Martín, cual buen histrión, era un genio para detener la música en alguna parte muy acelerada, hacer un intermedio silencioso, susurrando algún giro dramático que cambiara la trama de la letra, para recomenzar lentamente, hasta volver a prendernos. Lamentablemente, ese casete se perdió.

Una vez, en la sala de sonido del CUEC, alguien dejó unos instrumentos de música folclórica (kenas, charangos, palos de lluvia, etc.) y con la ayuda del ingeniero de sonido Luis Schroeder, grabamos un demo profesional de una parodia de Timbiriche: "No me cuelgues". Ese demo se perdió.

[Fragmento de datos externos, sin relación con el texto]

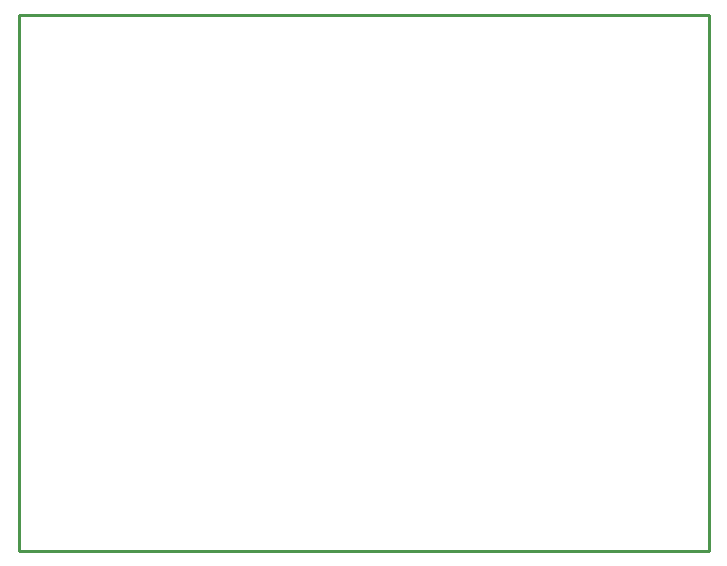
<source format=gbr>
G04 EAGLE Gerber RS-274X export*
G75*
%MOMM*%
%FSLAX34Y34*%
%LPD*%
%IN*%
%IPPOS*%
%AMOC8*
5,1,8,0,0,1.08239X$1,22.5*%
G01*
%ADD10C,0.254000*%


D10*
X-38100Y546100D02*
X545900Y546100D01*
X545900Y1000000D01*
X-38100Y1000000D01*
X-38100Y546100D01*
M02*

</source>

Mi hermano Toño se compró una batería y yo una guitarra eléctrica con un ampli (esa batería luego se la compraría Fernando Briones para tocar con Trolebús, la banda de Choluis). Con ese equipo hicimos un concierto para video en la parte posterior de la casa de Armando, en un tercer piso en construcción, al cual se agregaron Las Ratas de Trípoli: El Tirus, El Pagüa, Toño Velez y El Doc. Recuerdo algunas buenas canciones: "Dejen a los penes en paz", "Tráiganme la cabeza de José Luis Zapata" y "Simpatía por el pollo", pero la mayor parte sí nos vemos muy dañados, hasta la madre, con tomas de una hora de un solo de batería de cada uno mientras los demás fuman un churro, se güacarean o agonizan en un rincón, con la luz dura de un foco alumbrando una obra negra. Está horrible, pero el videocasete existe, y se ve. ¡Ese video sí se ve! Por lo tanto, aunque nos comprometa con las autoridades, me parece que lo más punk sería colarse a MTV y, bajo la amenza de tirarnos unos pedos asquerosos, obligarlos a sacarlo al aire. ¡Ese video sí se ve!